How to allocate production by CM1
1. Abstract
This technical article describes a way of dealing with row-by-row calculation in Board without using Nexel. Nexel can be used for small examples but does not have a good performance in mass calculations. Keep in mind that not all row-by-row calculations can be transformed into “dataflow-only” calculations.
Even if Nexel could seem the right functionality to address similar requirements we would like to propose a solution that works only with dataflows due to Nexel limitation in terms of performance.
2. Context
A calculation is required to allocate sales planned volumes to production sites. In the case the production site cannot fulfill the whole sales demand, volumes must be prioritized by their CM1 (Contribution Margin 1). Other volumes will be reduced or removed completely from the allocation calculation.
The example is only an excerpt of the whole process. The CM1 allocation will be used approx. 6 times per loop. The allocation process itself runs in loops because the reduction of sales demand reduces the BoM demand which frees capacities. These capacities can be re-used.
3. Content
3.1 Common Understanding
3.1.1 Row-By-Row Calculation
Here is a short example of a row-by-row calculation:
Products have to be produced but the production capacity is limited. Therefore, volumes must be cut when no capacity is left.
In this first example no order on the products is applied. At the customer project, the CM1 is used to define the order of the rows.
3.1.2 Entity Element Sorting
The sorting of the entity is required for a Nexel solution and the front-end reporting. For a “dataflow only” solution, like the one we propose, this is not necessary. The sorting is done by the “sort by” setting in the entity. E.g. it can be used to sort by the description. The description will be updated according to the sort settings.

THE DATA »
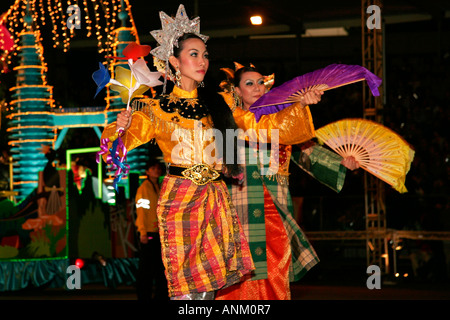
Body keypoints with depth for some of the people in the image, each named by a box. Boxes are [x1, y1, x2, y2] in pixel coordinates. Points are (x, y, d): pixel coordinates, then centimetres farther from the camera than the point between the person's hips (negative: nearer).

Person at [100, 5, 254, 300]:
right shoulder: (157, 109, 0)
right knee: (186, 285, -8)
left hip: (214, 198, 4)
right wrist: (120, 128, -24)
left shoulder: (217, 104, 11)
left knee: (209, 284, 2)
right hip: (178, 197, -4)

EXERCISE PROMPT » In the article on allocating production by CM1, roughly how many times per loop is the CM1 allocation used? The listing has no connection to the text.

SOLUTION FOR THIS TASK » About 6 times per loop.